Stored items from a collection:
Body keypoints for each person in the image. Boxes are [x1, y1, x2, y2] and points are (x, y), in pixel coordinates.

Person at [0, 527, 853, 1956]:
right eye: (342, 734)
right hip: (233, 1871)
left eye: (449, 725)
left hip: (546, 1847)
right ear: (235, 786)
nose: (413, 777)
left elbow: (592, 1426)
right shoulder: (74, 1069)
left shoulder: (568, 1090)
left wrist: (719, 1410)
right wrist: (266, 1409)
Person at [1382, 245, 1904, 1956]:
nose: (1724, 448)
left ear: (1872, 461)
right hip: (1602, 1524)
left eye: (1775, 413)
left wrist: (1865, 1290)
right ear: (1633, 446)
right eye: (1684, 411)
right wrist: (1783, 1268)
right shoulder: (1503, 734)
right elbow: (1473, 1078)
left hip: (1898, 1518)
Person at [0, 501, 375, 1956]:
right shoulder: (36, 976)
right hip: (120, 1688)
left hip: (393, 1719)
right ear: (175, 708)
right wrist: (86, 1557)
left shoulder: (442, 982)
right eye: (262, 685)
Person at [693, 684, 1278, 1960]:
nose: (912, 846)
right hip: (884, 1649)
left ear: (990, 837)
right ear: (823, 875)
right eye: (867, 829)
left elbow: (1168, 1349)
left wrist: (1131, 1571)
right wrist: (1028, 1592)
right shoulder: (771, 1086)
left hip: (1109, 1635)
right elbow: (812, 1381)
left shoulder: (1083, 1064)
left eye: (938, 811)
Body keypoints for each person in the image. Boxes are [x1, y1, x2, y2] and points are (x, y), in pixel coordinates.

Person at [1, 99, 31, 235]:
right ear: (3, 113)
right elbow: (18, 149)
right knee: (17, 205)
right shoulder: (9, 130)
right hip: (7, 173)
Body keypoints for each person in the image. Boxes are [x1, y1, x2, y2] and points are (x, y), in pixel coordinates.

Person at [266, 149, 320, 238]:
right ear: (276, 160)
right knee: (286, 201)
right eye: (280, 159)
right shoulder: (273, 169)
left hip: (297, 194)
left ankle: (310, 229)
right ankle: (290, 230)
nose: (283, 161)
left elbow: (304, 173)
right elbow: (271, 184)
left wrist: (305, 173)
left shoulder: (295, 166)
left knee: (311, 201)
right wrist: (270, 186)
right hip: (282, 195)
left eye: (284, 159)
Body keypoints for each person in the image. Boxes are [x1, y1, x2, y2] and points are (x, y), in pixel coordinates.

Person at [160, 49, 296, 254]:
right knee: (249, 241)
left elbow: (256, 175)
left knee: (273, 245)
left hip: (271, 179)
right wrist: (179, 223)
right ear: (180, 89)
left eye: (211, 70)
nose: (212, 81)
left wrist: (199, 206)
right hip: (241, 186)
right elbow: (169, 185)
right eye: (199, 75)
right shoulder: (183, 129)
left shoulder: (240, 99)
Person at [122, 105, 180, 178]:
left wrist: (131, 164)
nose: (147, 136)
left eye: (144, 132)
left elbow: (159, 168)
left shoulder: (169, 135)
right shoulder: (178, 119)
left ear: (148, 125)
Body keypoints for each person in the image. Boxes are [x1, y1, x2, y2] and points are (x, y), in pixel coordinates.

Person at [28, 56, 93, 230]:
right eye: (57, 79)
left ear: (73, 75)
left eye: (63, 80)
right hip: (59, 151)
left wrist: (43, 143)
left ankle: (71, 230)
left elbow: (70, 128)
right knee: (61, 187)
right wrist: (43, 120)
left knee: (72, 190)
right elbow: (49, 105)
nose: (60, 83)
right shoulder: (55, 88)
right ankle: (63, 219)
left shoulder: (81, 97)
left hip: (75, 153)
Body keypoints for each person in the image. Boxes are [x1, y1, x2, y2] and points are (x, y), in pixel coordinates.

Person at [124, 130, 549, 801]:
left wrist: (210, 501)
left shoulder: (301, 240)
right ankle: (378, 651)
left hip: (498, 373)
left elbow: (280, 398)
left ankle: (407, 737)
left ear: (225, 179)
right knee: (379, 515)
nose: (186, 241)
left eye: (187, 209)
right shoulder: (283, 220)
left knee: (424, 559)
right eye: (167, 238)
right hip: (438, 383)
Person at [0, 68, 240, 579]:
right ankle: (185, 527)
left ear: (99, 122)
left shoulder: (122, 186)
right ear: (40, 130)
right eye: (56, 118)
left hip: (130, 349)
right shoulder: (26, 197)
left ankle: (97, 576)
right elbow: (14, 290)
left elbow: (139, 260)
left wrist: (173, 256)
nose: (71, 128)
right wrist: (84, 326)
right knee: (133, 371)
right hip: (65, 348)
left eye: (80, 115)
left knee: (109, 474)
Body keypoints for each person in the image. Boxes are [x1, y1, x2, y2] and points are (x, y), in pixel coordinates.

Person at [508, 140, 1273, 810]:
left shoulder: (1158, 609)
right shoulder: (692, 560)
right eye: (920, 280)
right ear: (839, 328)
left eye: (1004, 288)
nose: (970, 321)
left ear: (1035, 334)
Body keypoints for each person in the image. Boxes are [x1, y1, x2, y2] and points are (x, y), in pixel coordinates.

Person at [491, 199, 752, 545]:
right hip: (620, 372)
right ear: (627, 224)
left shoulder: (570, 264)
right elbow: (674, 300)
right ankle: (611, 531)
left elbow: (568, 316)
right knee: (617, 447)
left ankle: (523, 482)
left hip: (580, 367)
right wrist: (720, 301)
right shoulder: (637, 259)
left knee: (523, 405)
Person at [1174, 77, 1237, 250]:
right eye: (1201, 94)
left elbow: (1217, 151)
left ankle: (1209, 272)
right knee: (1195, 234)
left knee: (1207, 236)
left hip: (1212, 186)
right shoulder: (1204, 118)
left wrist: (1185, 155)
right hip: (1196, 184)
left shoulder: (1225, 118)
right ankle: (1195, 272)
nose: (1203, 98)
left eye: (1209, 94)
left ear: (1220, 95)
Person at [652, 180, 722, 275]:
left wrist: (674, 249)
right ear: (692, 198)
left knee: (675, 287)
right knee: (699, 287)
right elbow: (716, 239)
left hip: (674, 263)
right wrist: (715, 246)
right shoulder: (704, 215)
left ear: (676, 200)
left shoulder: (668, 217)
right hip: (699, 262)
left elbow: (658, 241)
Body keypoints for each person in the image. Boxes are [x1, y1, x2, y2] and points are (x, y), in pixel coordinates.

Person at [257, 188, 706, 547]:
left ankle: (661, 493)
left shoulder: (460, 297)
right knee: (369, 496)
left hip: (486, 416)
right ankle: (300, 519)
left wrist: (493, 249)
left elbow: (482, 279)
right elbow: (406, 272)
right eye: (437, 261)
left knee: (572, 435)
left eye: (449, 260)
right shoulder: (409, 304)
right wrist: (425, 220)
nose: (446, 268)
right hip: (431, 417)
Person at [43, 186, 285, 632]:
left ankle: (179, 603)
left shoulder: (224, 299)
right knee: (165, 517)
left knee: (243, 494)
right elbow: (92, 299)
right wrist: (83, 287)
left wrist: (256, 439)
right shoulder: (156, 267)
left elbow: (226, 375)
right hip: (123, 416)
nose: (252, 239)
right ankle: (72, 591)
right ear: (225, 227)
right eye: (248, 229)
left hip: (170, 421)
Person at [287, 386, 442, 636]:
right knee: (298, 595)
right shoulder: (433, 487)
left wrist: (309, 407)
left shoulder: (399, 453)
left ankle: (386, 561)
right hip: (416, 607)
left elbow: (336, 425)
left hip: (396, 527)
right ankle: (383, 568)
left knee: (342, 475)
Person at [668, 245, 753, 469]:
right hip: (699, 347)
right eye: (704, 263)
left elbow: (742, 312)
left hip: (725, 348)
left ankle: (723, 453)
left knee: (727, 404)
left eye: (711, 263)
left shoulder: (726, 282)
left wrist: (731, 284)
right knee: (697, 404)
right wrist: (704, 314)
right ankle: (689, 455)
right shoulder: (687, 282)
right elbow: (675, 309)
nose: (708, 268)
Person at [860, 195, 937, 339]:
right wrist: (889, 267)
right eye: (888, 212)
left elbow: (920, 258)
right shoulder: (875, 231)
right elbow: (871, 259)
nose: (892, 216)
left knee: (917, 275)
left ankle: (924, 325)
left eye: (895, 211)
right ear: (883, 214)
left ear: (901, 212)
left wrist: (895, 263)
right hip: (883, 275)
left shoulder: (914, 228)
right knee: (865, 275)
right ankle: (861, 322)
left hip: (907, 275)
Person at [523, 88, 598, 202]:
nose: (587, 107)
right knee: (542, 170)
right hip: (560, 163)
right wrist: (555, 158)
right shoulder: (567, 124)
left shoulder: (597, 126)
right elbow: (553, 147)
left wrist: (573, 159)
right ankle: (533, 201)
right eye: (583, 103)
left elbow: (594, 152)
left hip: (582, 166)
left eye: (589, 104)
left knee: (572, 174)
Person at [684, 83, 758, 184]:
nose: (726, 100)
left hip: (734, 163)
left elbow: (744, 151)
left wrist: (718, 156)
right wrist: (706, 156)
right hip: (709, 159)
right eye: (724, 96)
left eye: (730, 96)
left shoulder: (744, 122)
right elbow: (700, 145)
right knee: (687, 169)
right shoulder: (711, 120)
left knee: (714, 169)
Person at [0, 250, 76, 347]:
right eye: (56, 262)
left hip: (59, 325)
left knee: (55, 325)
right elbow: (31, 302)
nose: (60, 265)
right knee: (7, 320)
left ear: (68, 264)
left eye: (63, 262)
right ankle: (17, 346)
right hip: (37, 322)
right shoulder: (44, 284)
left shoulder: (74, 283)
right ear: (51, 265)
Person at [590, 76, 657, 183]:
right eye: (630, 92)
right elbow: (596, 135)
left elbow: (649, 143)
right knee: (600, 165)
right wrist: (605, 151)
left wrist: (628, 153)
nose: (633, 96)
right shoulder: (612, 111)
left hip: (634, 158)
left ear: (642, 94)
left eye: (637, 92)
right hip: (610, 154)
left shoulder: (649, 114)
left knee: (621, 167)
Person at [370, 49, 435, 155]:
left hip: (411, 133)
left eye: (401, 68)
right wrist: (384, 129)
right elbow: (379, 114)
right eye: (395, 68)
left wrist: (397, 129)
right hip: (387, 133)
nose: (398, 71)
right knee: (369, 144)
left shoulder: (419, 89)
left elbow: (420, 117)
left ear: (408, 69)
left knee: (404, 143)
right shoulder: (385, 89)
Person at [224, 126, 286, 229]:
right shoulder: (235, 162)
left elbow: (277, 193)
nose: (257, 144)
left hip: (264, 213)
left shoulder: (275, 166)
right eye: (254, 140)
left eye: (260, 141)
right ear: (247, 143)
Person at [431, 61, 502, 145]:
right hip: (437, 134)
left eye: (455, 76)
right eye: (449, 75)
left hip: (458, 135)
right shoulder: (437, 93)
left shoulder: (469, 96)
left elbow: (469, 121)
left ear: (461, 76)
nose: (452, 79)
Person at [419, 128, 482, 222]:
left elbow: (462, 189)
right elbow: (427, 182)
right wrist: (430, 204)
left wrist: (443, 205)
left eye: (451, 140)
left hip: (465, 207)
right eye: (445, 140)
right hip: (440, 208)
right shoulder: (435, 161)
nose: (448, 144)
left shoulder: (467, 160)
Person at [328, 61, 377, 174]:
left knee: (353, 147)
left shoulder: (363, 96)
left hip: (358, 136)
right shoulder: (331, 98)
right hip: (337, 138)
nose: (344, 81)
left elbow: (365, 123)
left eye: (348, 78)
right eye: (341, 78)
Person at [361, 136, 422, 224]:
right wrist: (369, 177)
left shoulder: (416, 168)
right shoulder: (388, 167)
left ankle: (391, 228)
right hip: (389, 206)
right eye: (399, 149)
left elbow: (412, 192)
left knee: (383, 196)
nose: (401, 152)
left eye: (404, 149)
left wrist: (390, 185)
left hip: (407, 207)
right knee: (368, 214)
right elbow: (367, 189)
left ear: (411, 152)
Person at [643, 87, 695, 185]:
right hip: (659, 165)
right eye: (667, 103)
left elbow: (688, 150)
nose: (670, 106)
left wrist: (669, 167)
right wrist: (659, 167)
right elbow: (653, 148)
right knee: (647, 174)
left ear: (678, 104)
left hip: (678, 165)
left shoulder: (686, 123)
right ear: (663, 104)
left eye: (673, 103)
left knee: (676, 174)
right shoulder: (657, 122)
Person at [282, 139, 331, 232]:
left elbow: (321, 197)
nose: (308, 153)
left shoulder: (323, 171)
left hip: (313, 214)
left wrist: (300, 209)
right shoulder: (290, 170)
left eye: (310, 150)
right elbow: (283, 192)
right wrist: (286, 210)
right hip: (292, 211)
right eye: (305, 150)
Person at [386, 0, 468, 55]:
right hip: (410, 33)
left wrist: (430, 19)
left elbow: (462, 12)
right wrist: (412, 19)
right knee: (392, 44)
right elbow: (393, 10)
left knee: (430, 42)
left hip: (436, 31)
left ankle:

*WHAT THE EXERCISE ASKS*
Exact copies of the line containing "left elbow: (412, 192)" and of every line after it through the end of the entries are all that should be output.

*EXERCISE RESPONSE*
left elbow: (412, 192)
left knee: (383, 196)
nose: (401, 152)
left eye: (404, 149)
left wrist: (390, 185)
left hip: (407, 207)
right knee: (368, 214)
right elbow: (367, 189)
left ear: (411, 152)
Person at [643, 87, 695, 185]:
right hip: (659, 165)
right eye: (667, 103)
left elbow: (688, 150)
nose: (670, 106)
left wrist: (669, 167)
right wrist: (659, 167)
right elbow: (653, 148)
right knee: (647, 174)
left ear: (678, 104)
left hip: (678, 165)
left shoulder: (686, 123)
right ear: (663, 104)
left eye: (673, 103)
left knee: (676, 174)
right shoulder: (657, 122)
Person at [282, 139, 331, 232]:
left elbow: (321, 197)
nose: (308, 153)
left shoulder: (323, 171)
left hip: (313, 214)
left wrist: (300, 209)
right shoulder: (290, 170)
left eye: (310, 150)
right elbow: (283, 192)
right wrist: (286, 210)
right hip: (292, 211)
right eye: (305, 150)
Person at [386, 0, 468, 55]:
right hip: (410, 33)
left wrist: (430, 19)
left elbow: (462, 12)
right wrist: (412, 19)
right knee: (392, 44)
right elbow: (393, 10)
left knee: (430, 42)
left hip: (436, 31)
left ankle:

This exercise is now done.